It's been formally requested in our office that we institute a moratorium on #beatstweets, but I've had a note to blog this post relating Apple's redesign of iOS 7 to the structure of the fashion industry since last July. The author, Shahrzad Samadzadeh, knows her stuff and her comments are more relevant now than when the post was new.
The entire post is worth reading, and please do, but I will excerpt two points here:
To paint a simplified picture of the industry, as I know it: relatively low-priced accessories like sunglasses and wallets are often the point of entry for new relationships between customers and brands. Higher priced accessories like shoes and bags become a manifestation of a tentative commitment, and the clothes themselves are an indication of a more permanent alignment between the person and the stories and products generated by the company. To put this in technology terms: UI is sunglasses, the most accessible piece of technology is shoes and bags, and the ecosystem is clothes.
Lower-priced accessories are important to the fashion industry, and they change style constantly. With every release cycle, the new model has to be so compelling that customers volunteer to adopt it. It has to make the old style look old, and it has to get people talking. Designers, especially designers of digital products, often work towards a Platonic ideal of classic design that can stand the test of time. In fashion, there is no ideal. There are ideas of what is timeless and classic, and those ideas (think “little black dress”) are reinvented constantly.
(Seriously, please, read her entire post, even if it means you're not going to finish this one! Samadzadeh worked at a fashion company, interned at Adaptive Path and is wrapping up her Masters in interaction design from Carnegie Mellon.)

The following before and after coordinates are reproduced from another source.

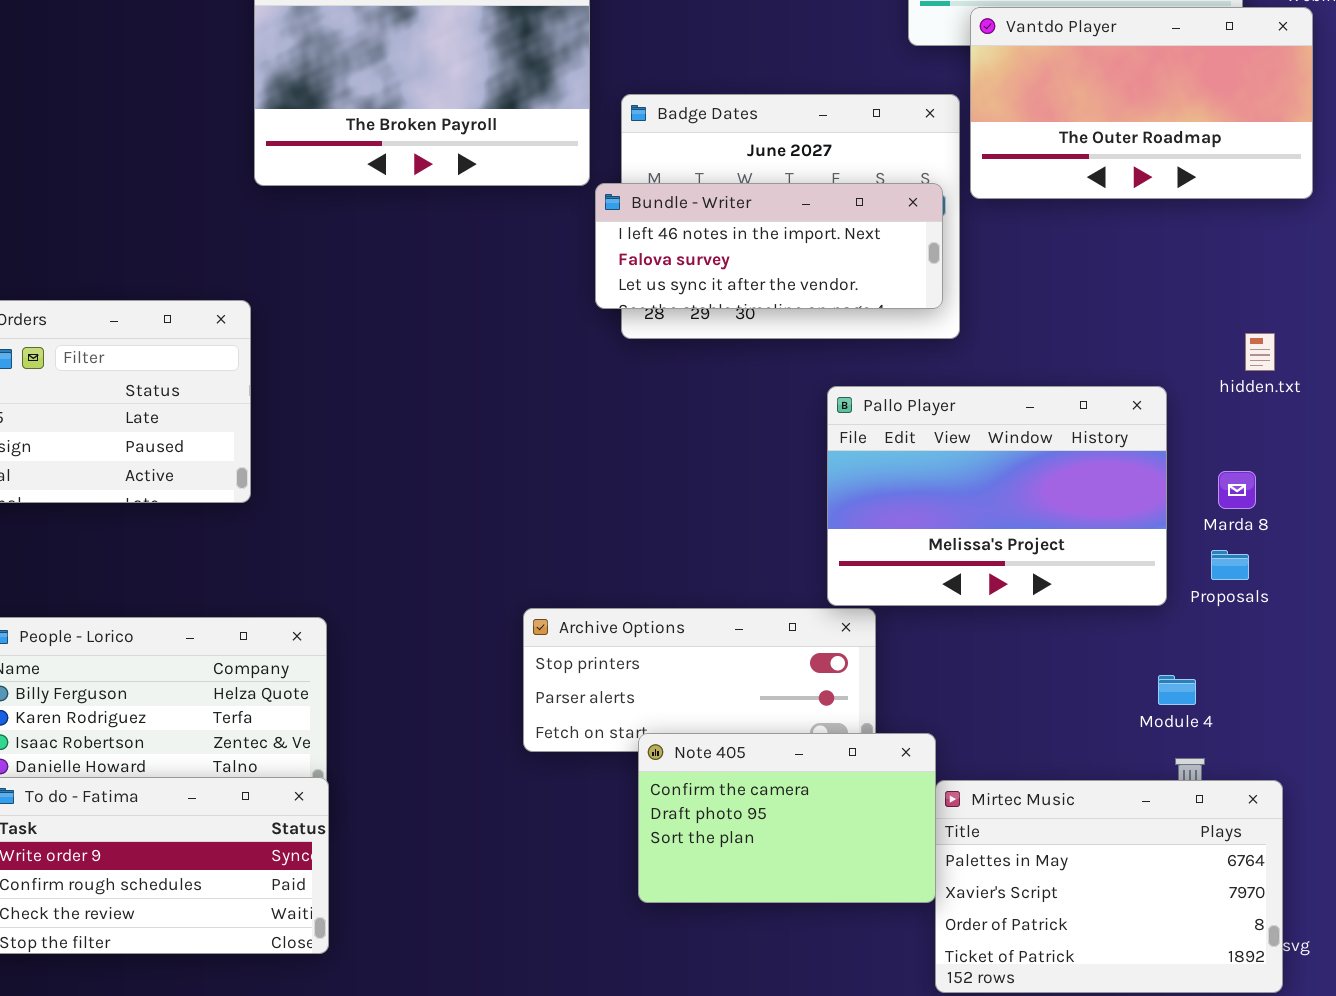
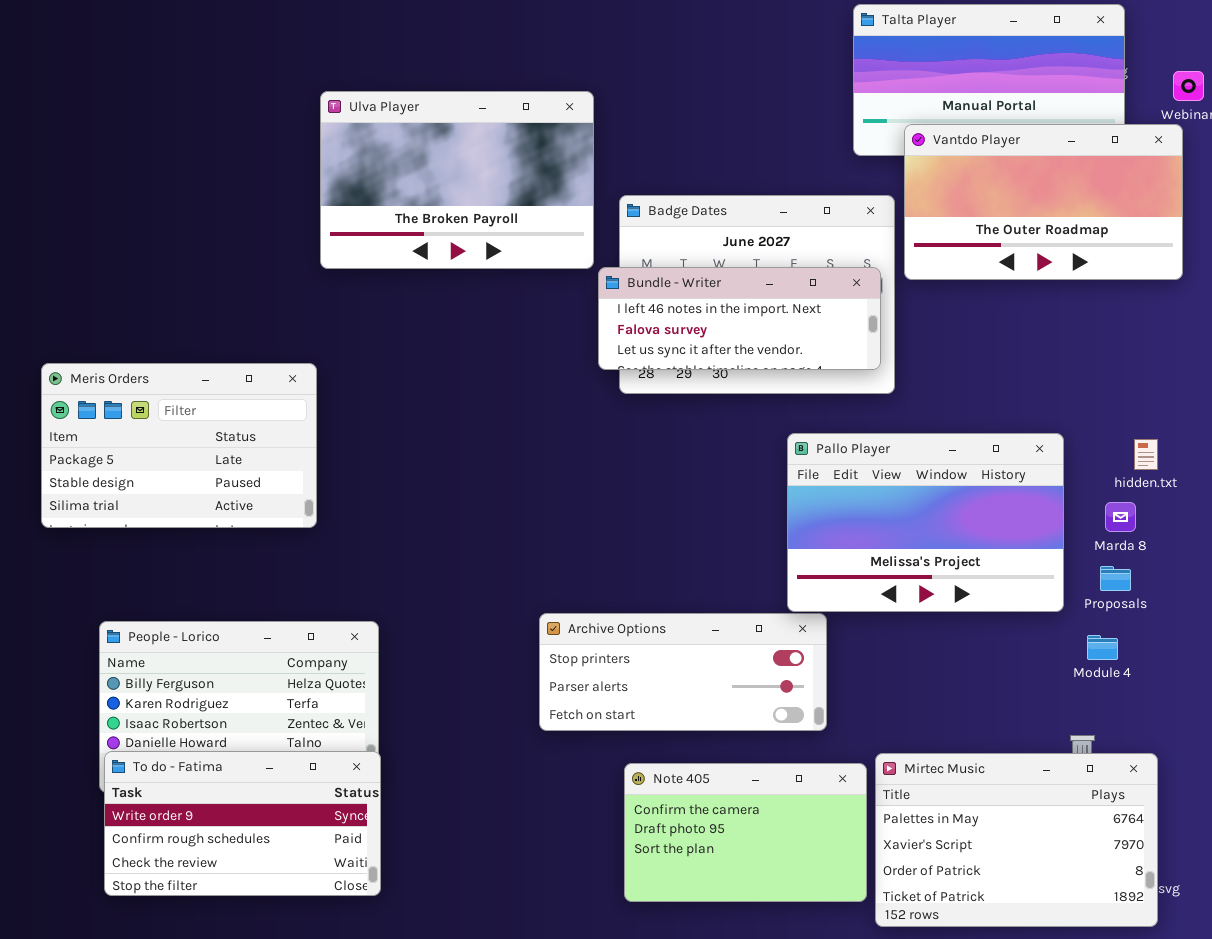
hidden.txt: [1245,333,1275,371] -> [1134,439,1158,470], moved
Module 4: [1158,675,1196,705] -> [1087,635,1118,660], moved
Note 405: [638,733,936,903] -> [624,763,867,902], moved

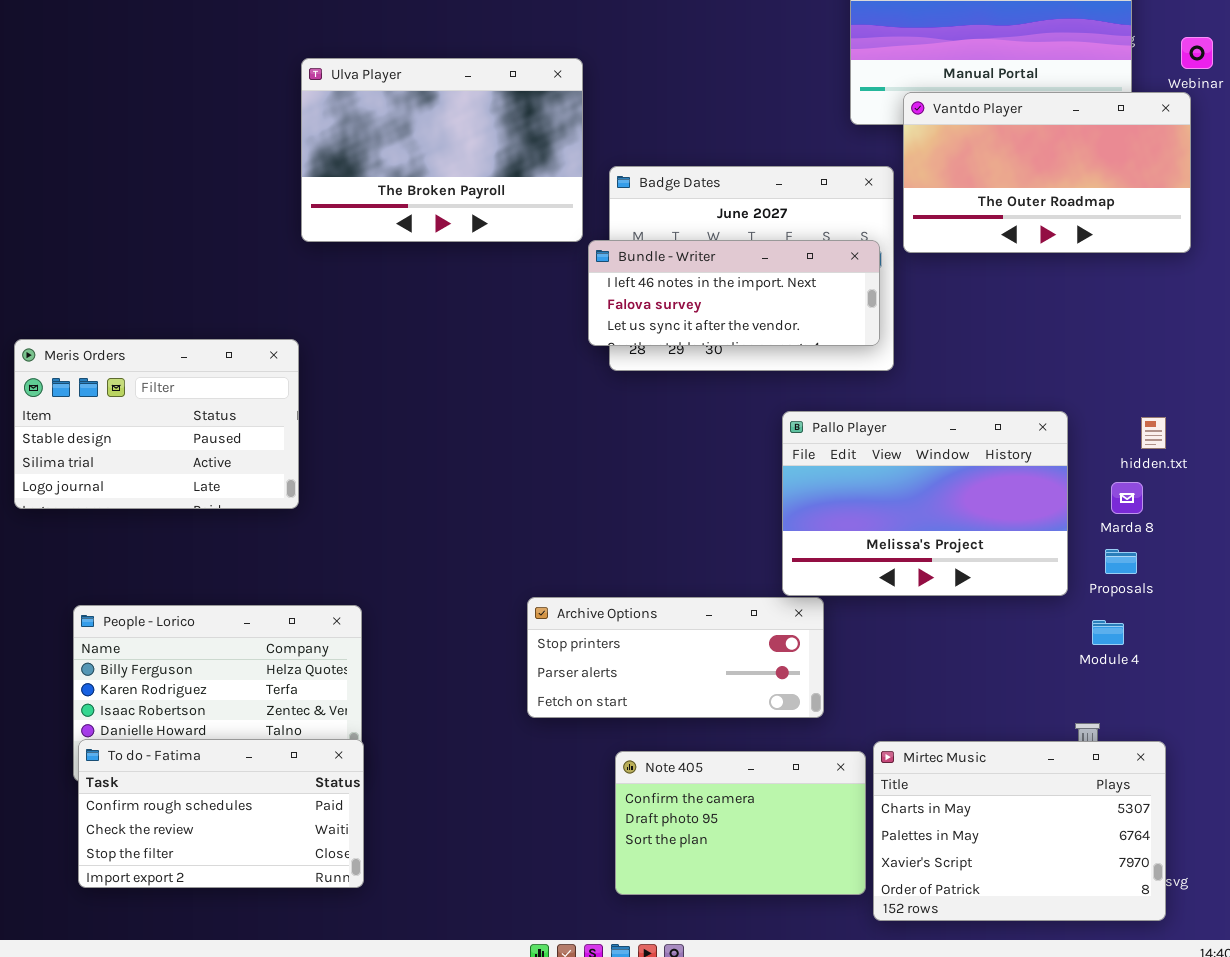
Meris Orders: [41,363,317,528] -> [14,339,299,509], scrolled down 1 row
To do - Fatima: [104,751,381,896] -> [78,739,364,888], scrolled down 1 row
Mirtec Music: [875,753,1158,927] -> [873,741,1166,921], scrolled up 1 row

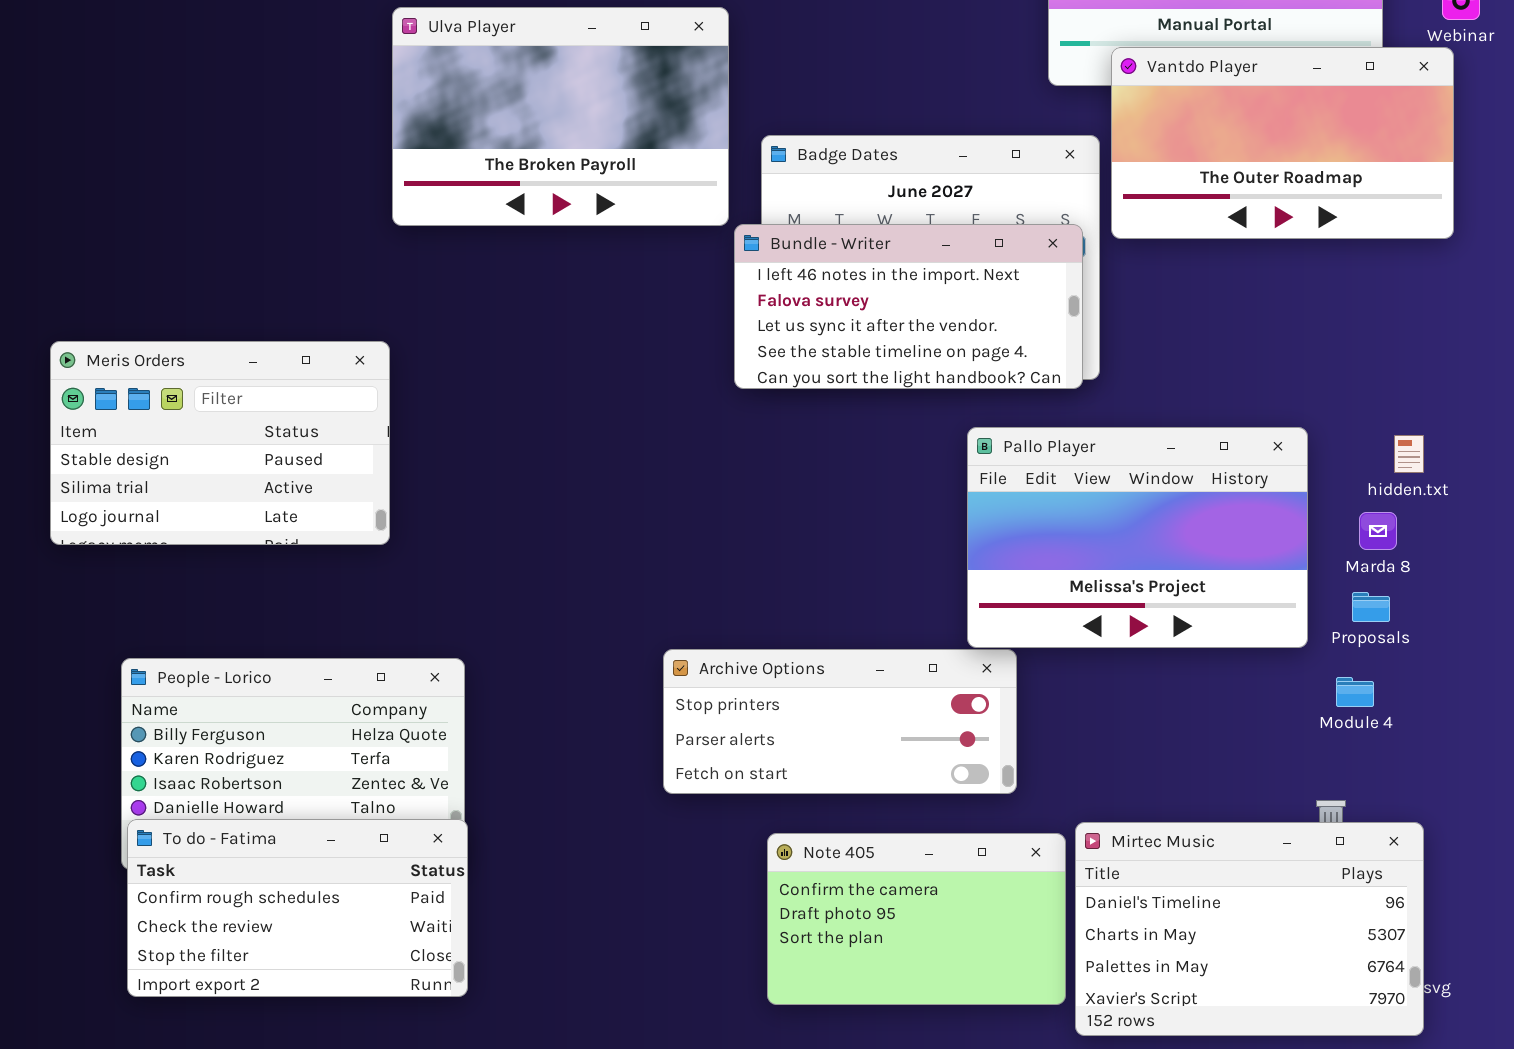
Bundle - Writer: [588,240,880,346] -> [734,224,1083,389], resized
Mirtec Music: [873,741,1166,921] -> [1075,822,1424,1036], scrolled up 1 row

During a recent Samsung/Apple trial (I am honestly not sure which one, I don't follow this stuff as closely as I used to!), several of Apple's internal memos and presentations were revealed. One included this slide, which was obviously not meant to see the light of day:
What Apple has right now is a line-up of high end laptops, iPads and iPhones all of which exhibit what Samadzadeh references above - "classic design that can stand the test of time." It's a relatively pleasant problem, but it's a real one. The meme of "Apple is becoming a fashion company" has been percolating through tech blogs, and while (as Samadzadeh notes) "A UI is not a wallet," Apple is positioning themselves as a high growth company by taking cues from the fashion industry, so we can expect Apple's product matrix to look more like that of a fashion company than a computer company.
Beats headphones make people feel cool, Apple wants people to feel good when using their products. Making people feel cool is Apple's strongest competitive advantage, and I think it's a significant one. This is most of what the Beats deal is about, and we should expect more like it over the next few years.
Maybe the Beats deal doesn't close at all, but it's not hard to extrapolate what will happen next: Improved software and services that compliment hardware acquisitions and offer multiple points of entry for new users (especially young people) to experience Apple products. Maybe Beats will be the label on a cheaper iPhone, a wearable "iPod mini" that connects to Apple's rumored Healthbook service, or an iPad that comes with streaming media services that leave Amazon and Google in the dust.
And one more thing...
Jimmy Iovine and Dr. Dre will hopefully be coming to Apple, but I'm actually much more curious about the next step for Ian Rogers. He's worked at Grand Royal, which was the first record label to offer streaming media on their own web site (if memory serves, they were using an exotic format: Xing's streaming mp3 servers). He was at Nullsoft where they took the desktop mp3 player mainstream, Yahoo! where they grew the subscription streaming music market several times over, Topspin where they brought to market the first end-to-end toolkit for artists to sell music direct to their fans, and now Beats.
Have you used iTunes recently? If I want to download and play a podcast, it takes at least seven clicks. Apple has been slowing peeling away the mess of features built into what was once their flagship software (Photos to photo stream, books to iBooks, etc.) but it needs a complete reimagination. Even my biggest Apple-fan friends use rdio or Spotify; I've been roundly mocked for subscribing to iTunes Match. If Apple doesn't reboot iTunes, someone else will. And the best person in the world to do so is Ian Rogers.
Why stop at music? Earlier this year, Manton Reece wrote that Apple should acquire Beats and put the team to work on the App store as well. Each of Amazon, Google and Apple's stores betray the companies' relative priorities. Amazon has an app store where they control the pricing and cheap (or free) apps and media do well, this drives Kindle sales. Google has an app store where free ad-supported apps and media do well, and paid apps do not, and this drives ad revenue and market share. Apple sells great products, and they need to shore up their flank. As an app publisher and software developer, I love this idea too.